| 20 May 2024, Monday |

Hong Kong activists convicted over Tiananmen vigil

Owner of the now-defunct Hong Kong pro-democracy paper Apple Daily, Jimmy Lai, was found guilty on Thursday for taking part in a vigil marking the June 4 anniversary of the Tiananmen Square massacre
Lai and three other pro-democracy activists were found guilty of unlawful assembly under Hong Kong’s controversial national security law.
Opposition politician Gwyneth Ho and rights lawyer Chow Hang-tung were also found guilty.
In total, Hong Kong authorities have charged more than two dozen pro-democracy politicians and activists for participating in the banned vigil.

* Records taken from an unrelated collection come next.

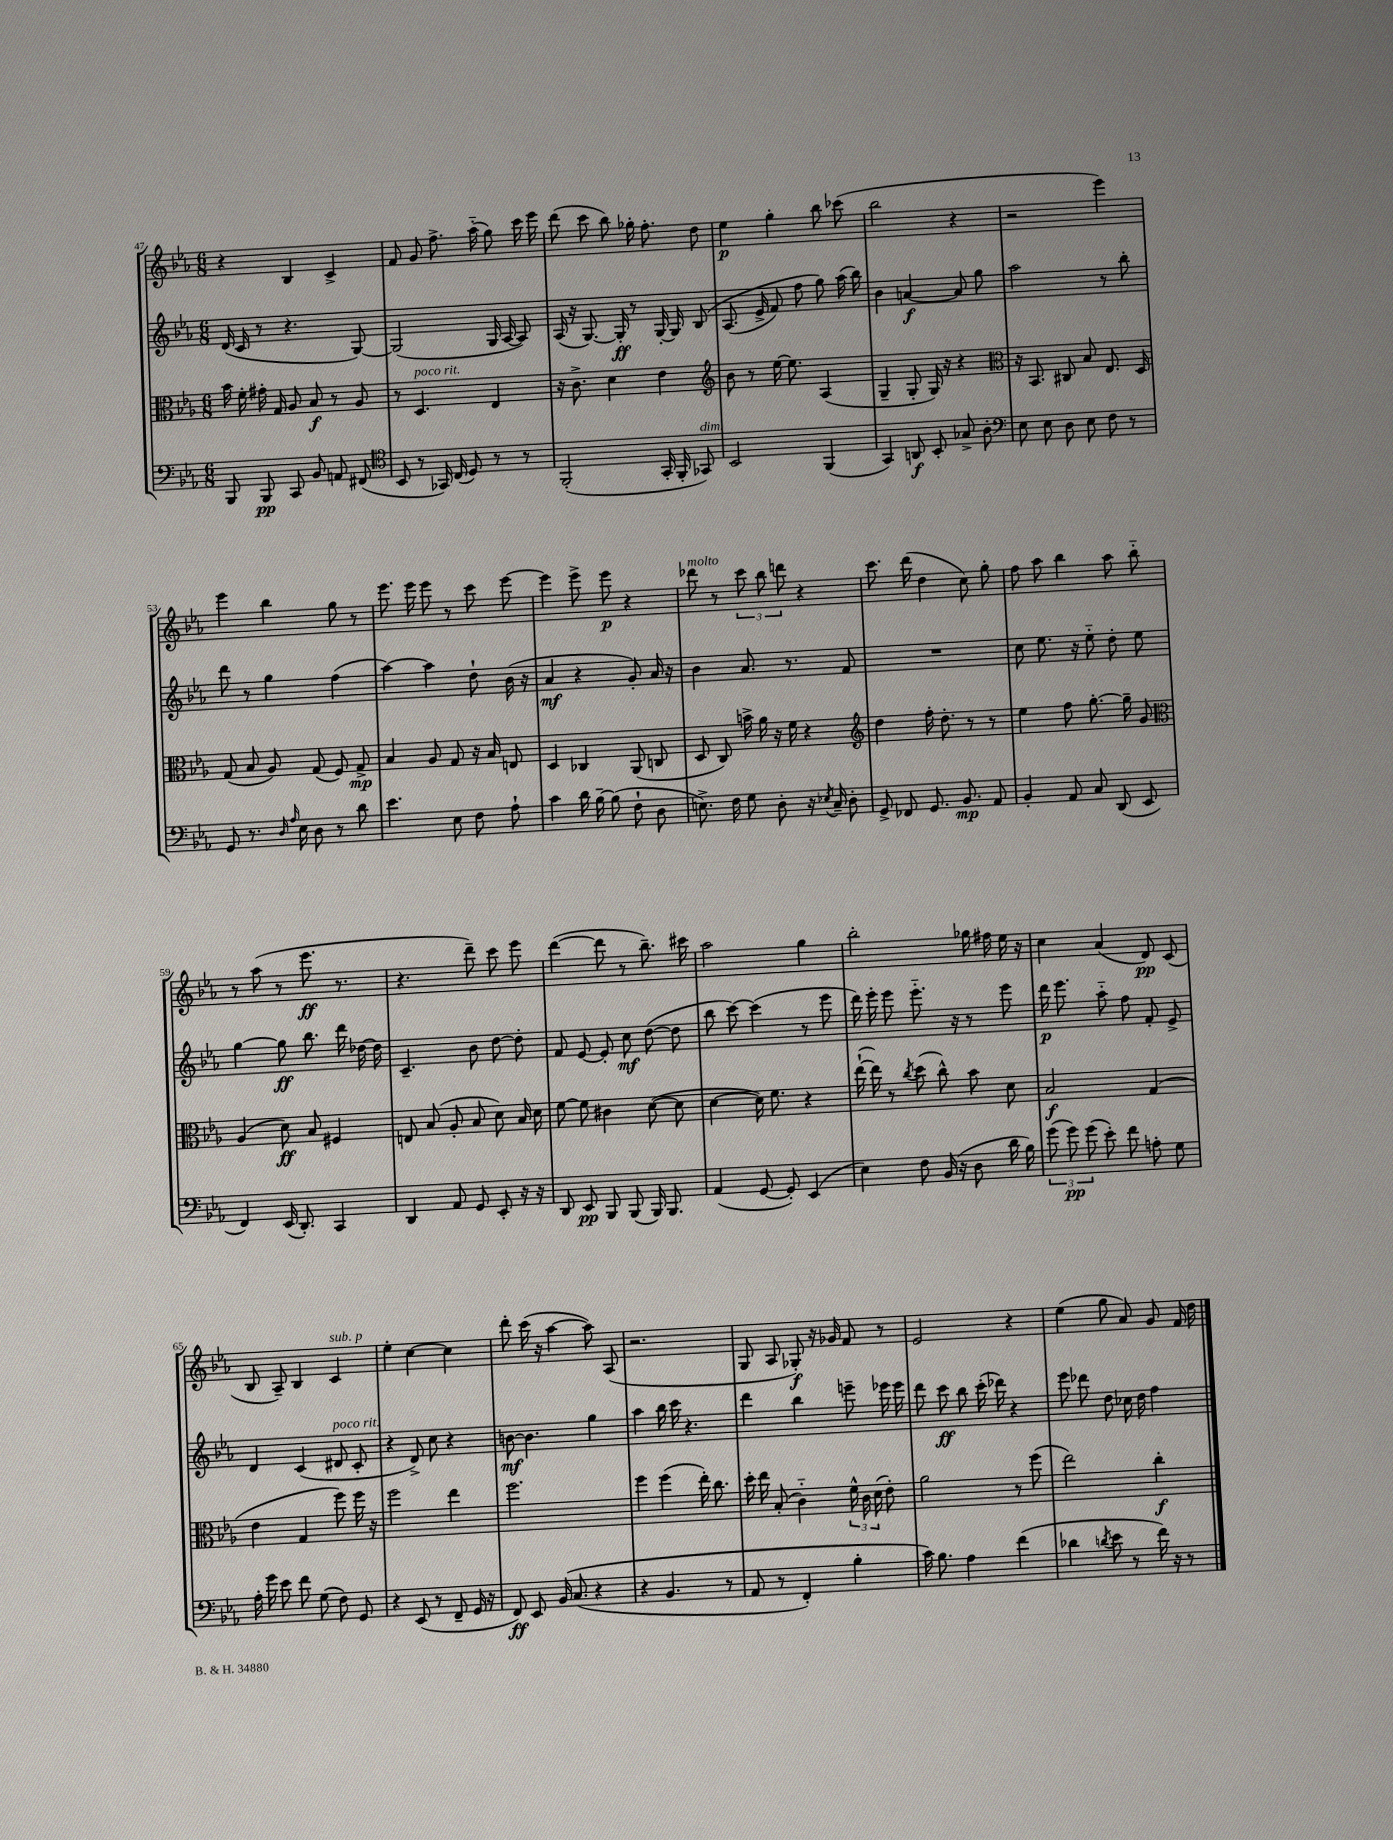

**kern	**kern	**kern	**kern
*staff4	*staff3	*staff2	*staff1
*clefF4	*clefC3	*clefG2	*clefG2
*k[b-e-a-]	*k[b-e-a-]	*k[b-e-a-]	*k[b-e-a-]
*M6/8	*M6/8	*M6/8	*M6/8
8BBB-	16b-	(16d	4r
.	16f'	16c	.
8BBB-	16g#'	8r	.
.	16G	.	.
8CC	8A-	4.r	4B-
8BB-	8B-	.	.
8AA	8r	.	4c^
(8FF#	8A-	[8G)	.
=	=	=	=
*clefC4	*	*	*
8BB-	8r	(2G]	8f
8r	4.D	.	8g
16GG-)	.	.	8.ff^
(16C	.	.	.
8D)	.	.	.
.	.	.	(16aa-'~
8r	4E-	16G	8gg)
.	.	[16A-	.
8r	.	8A-])	16ccc
.	.	.	16eee-
=	=	=	=
(2FF'	16r	(16A-	(8ddd
.	8.c^	16r	.
.	.	[8.G)	8ccc
.	4d	.	8bb-)
.	.	16G']	.
.	.	8r	16gg-'
.	.	.	8.ff'
16GG'	4e-	[16G'	.
16FF'	.	16G]	.
8GG-)	.	&(8B-	8dd
=	=	=	=
*	*clefG2	*	*
2BB-	8b-	(8.A-	4ee-
.	8r	.	.
.	.	16e-^	.
.	[16ee-	8f)	4gg'
.	8.ee-]	.	.
.	.	8ff	.
(4FF	(4A-	8gg&)	8bb-
.	.	(16aa-	(8ccc-
.	.	16bb-)	.
=	=	=	=
4GG)	4G~	4b-	2bb-
8AA	8G'	[4a	.
8BB-'	16G)	.	.
.	16r	.	.
8G-^	4r	8a]	4r
8A-'	.	8gg	.
=	=	=	=
*clefF4	*clefC3	*	*
8E-	16r	2aa-	2r
.	8.BB-	.	.
8E-	.	.	.
8D	8C#	.	.
8E-	8B-	.	.
8F	8.E-	8r	4eee-)
8r	.	8bb-'	.
.	16D	.	.
=	=	=	=
8GG	(8G	8ddd	4eee-
8.r	8B-	8r	.
.	8A-)	4gg	4bb-
16qqD	.	.	.
16qqA-	.	.	.
16E-	.	.	.
8D	(8G	.	.
8r	8F)	(4ff	8gg
8d	8G^	.	8r
=	=	=	=
4.e-	4B-	[4aa-)	8.eee-
.	.	.	16eee-
.	8A-	4aa-]	8eee-
8E-	8G	.	8r
8F	16r	8dd`	8ccc
.	16B-	.	.
8A-`	8E	(16b-	[8eee-
.	.	16r	.
=	=	=	=
4c	4D	4a-	4eee-]
16d	4C-	4r	8eee-^
[16B-~	.	.	.
(8B-]	.	.	8eee-
8F`	(8AA-	8g')	4r
8D	8C	16a-	.
.	.	16r	.
=	=	=	=
8.E^)	8D	4b-	8ddd-
.	8C)	.	8r
16F	.	.	.
8G	16b^	8.a-	12ccc
.	16a-	.	.
.	.	.	12bb-
8D'	16r	.	.
.	.	.	12ddd
.	16f	8.r	.
16r	4r	.	4r
8qE-	.	.	.
16C~	.	.	.
8D'	.	8f	.
=	=	=	=
*	*clefG2	*	*
8GG^	4dd	2.r	8.ccc
8FF-	.	.	.
.	.	.	(16ddd
8.GG	16ff'	.	4dd
.	8.dd'	.	.
8.BB-	.	.	.
.	8r	.	8cc)
8AA-	8r	.	8gg'
=	=	=	=
4BB-'	4ee-	8cc	8ff
.	.	8.ee-	8aa-
8AA-	8ff	.	4bb-
.	.	16r	.
8C	[8.gg'	8ee-'~	.
(8DD	.	8dd'	8aa-
.	16gg~]	.	.
8EE-	8g	8ee-	8bb-'~
=	=	=	=
*	*clefC3	*	*
4FF)	(4A-	[4gg	8r
.	.	.	(8aa-
(16EE-	8d)	8gg]	8r
8.DD')	.	.	.
.	8B-	8.bb-	8.eee-
4CC	4F#	.	.
.	.	16ddd	8.r
.	.	[16dd-	.
.	.	16dd-]	.
=	=	=	=
4DD	8E	4.c~	4.r
.	(8B-	.	.
8AA-	8A-'	.	.
8GG	8B-	8b-	8ddd~)
8EE-'	8d)	[8dd	8ccc
16r	16B-	8dd']	8eee-
16r	16d	.	.
=	=	=	=
8DD	[8f	8f	([4ddd
8EE-	8f]	[8e-	.
8BBB-	4c#	8e-']	8ddd]
(8BBB-	.	8cc	8r
16BBB-)	([8d	([8dd	8.bb-~)
8.BBB-	.	.	.
.	8d]	8dd]	.
.	.	.	16ccc#
=	=	=	=
(4AA-	[4d	8bb-	2aa-
.	.	[8ccc)	.
[8GG	16d])	(4ccc]	.
.	8.f	.	.
8GG'])	.	.	.
(4EE-	4r	8r	4gg
.	.	8eee-	.
=	=	=	=
4E-)	([16ee-`	16ddd)	2bb-'
.	16ee-])	16eee-'	.
.	8r	8eee-	.
.	8qcc	.	.
8F	(8dd	8.eee-'~	.
(16BB-	8cc^^)	.	.
16r	.	16r	.
8D	8b-	8r	16gg-
.	.	.	16ff#
16d	8d	8eee-	16ee-
16B-)	.	.	16r
=	=	=	=
(12g	2B-	16ddd	4cc
.	.	8.eee-	.
12g)	.	.	.
(12g	.	.	.
8e-')	.	8aa-'~	(4a-
8f	.	8ff	.
8A'	(4G	8f'	8d)
8G	.	8e-^	(8c
=	=	=	=
16A-'	4e-	4d	8B-
16g	.	.	.
8e-	.	.	8A-~)
8f	4G	(4c	4B-
(8G	.	.	.
8F)	8ff)	8d#	4c
8GG	16ff	8c'	.
.	16r	.	.
=	=	=	=
4r	2ff	4r	4ee-'
(8EE-	.	8d^)	[4cc
8r	.	8cc	.
8FF~	4ee-	4r	4cc]
16GG	.	.	.
16r	.	.	.
=	=	=	=
8FF)	2.ff	[8b	8ddd'
8EE-	.	4.b]	(16ccc
.	.	.	16r
&(16BB-	.	.	[4aa-
(8.C	.	.	.
4r	.	4gg	8aa-])
.	.	.	(8A-
=	=	=	=
4r	4ff	4aa-	2.r
4.BB-	(4ff	16bb-	.
.	.	16ccc	.
.	.	4.r	.
.	16ee-')	.	.
.	8.cc	.	.
8r	.	.	.
=	=	=	=
8AA-	16dd'	4ddd	8G
.	16ee-	.	.
8r	(8B-'	.	8A-
4FF')	4c'~)	4bb-	8G-')
.	.	.	16r
.	.	.	16g-
4B-'	24f^^	8eee~	8f
.	24c	.	.
.	(24d	.	.
.	8e-')	16eee-	8r
.	.	16eee-	.
=	=	=	=
16c&)	2a-	8ddd	2e-
8.B-	.	.	.
.	.	8ccc	.
4A-	.	8bb-	.
.	.	(16ccc'	.
.	.	16ddd-)	.
(4f	8r	4r	4r
.	(8ff	.	.
=	=	=	=
4d-	2ee-)	8eee-	(4ee-
.	.	8ddd-	.
8qd	.	.	.
8e-	.	8dd	8gg
8r	.	16cc-	8a-)
.	.	16dd	.
16f)	4cc'	4ff	8g
16r	.	.	.
8r	.	.	16f
.	.	.	16dd
==	==	==	==
*-	*-	*-	*-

The three were the only ones to enter not guilty pleas and contest the charges in court, meaning they were the last to receive a verdict.

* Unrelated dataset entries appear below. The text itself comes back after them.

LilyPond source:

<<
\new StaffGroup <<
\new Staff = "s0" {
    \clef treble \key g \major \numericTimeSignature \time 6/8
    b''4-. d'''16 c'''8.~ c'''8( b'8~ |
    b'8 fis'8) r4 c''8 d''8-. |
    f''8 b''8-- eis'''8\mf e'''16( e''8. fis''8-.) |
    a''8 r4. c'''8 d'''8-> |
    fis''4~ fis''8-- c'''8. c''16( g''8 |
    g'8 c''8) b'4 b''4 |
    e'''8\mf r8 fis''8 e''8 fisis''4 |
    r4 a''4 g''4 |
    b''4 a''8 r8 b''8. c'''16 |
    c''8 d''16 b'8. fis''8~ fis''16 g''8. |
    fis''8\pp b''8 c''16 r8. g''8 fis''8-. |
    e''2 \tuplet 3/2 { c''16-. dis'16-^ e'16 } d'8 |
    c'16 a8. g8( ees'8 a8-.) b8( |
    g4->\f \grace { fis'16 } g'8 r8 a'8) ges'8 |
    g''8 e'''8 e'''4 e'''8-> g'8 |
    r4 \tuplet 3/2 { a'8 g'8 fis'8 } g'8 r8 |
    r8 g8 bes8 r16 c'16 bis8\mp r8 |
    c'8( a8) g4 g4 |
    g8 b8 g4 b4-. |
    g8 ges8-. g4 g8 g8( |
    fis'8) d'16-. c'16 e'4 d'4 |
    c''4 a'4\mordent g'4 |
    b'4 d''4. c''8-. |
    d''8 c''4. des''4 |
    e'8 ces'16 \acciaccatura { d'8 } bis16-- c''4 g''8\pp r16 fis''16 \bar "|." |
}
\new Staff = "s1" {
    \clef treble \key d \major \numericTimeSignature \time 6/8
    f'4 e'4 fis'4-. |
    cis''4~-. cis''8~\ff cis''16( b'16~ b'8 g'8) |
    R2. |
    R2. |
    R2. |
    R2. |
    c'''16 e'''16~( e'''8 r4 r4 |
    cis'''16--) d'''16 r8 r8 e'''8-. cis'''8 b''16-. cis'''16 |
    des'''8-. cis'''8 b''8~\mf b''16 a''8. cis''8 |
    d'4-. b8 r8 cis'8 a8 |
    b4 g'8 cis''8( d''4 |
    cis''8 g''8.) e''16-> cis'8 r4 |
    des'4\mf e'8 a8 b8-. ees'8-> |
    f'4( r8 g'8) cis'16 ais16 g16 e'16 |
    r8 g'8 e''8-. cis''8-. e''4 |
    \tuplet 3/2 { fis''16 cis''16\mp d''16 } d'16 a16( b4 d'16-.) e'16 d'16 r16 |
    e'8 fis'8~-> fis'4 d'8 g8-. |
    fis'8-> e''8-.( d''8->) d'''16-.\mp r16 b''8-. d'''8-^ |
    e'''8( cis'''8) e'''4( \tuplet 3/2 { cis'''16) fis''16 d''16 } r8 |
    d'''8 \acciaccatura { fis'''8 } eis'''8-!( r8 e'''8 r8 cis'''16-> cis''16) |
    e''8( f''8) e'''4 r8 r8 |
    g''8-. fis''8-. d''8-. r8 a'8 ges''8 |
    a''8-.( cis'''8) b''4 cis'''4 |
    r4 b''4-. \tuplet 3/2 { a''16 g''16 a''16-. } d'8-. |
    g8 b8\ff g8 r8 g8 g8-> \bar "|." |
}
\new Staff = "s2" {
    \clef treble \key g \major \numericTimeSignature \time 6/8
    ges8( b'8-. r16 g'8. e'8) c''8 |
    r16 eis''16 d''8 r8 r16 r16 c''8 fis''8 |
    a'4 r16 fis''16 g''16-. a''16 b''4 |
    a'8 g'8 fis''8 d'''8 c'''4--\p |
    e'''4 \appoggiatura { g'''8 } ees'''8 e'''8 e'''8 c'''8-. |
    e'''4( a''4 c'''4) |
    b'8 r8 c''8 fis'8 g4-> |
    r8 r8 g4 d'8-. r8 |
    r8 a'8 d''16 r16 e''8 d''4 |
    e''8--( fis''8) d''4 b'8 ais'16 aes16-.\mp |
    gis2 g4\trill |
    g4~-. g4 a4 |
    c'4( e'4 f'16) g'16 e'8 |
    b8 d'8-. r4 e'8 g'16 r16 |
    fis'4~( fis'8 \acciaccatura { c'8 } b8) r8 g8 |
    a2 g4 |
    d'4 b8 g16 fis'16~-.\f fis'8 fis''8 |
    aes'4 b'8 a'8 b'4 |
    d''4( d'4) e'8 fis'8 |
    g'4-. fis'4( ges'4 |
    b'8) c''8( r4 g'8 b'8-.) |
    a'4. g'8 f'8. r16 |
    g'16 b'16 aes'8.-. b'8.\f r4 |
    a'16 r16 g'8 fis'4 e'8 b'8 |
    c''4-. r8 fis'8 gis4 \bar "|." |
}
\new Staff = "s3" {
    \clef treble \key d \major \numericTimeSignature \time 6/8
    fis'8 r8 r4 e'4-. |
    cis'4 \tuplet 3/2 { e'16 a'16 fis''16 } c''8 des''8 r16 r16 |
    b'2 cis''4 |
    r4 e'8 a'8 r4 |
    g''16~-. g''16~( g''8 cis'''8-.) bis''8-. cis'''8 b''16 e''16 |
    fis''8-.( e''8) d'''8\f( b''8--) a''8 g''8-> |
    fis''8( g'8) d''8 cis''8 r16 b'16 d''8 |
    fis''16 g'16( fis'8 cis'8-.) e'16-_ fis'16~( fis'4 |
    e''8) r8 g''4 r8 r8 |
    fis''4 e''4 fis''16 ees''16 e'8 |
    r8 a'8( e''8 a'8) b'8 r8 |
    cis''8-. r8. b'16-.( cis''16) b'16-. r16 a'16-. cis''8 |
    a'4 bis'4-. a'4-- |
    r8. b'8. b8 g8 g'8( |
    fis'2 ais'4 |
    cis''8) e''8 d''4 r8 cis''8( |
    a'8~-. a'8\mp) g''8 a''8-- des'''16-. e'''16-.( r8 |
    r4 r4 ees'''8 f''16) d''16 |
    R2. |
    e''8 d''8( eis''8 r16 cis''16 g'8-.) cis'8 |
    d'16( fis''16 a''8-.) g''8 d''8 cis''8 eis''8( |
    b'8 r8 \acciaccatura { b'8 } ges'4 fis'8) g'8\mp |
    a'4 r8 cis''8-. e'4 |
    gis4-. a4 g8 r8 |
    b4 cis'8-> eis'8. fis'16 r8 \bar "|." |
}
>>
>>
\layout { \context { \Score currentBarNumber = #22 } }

However, all three of the activists are already behind bars on separate, previous, convictions under the national security law.
Many activists have been arrested, jailed or gone into exile since the city’s Beijing-backed rulers imposed the draconian national security law last year.
Traditionally, Hong Kong has held the largest vigils, with tens of thousands of people gathering to commemorate the massacre of peaceful pro-democracy protesters in Beijing’s Tiananmen Square in 1989.
Authorities have used coronavirus restrictions limiting gatherings, as well as security concerns, as a reason for banning the vigil over the past two years.
However, activists say the vigil is being banned on behalf of Beijing, whose authorities have long sought to scrub memories and official records of Tiananmen.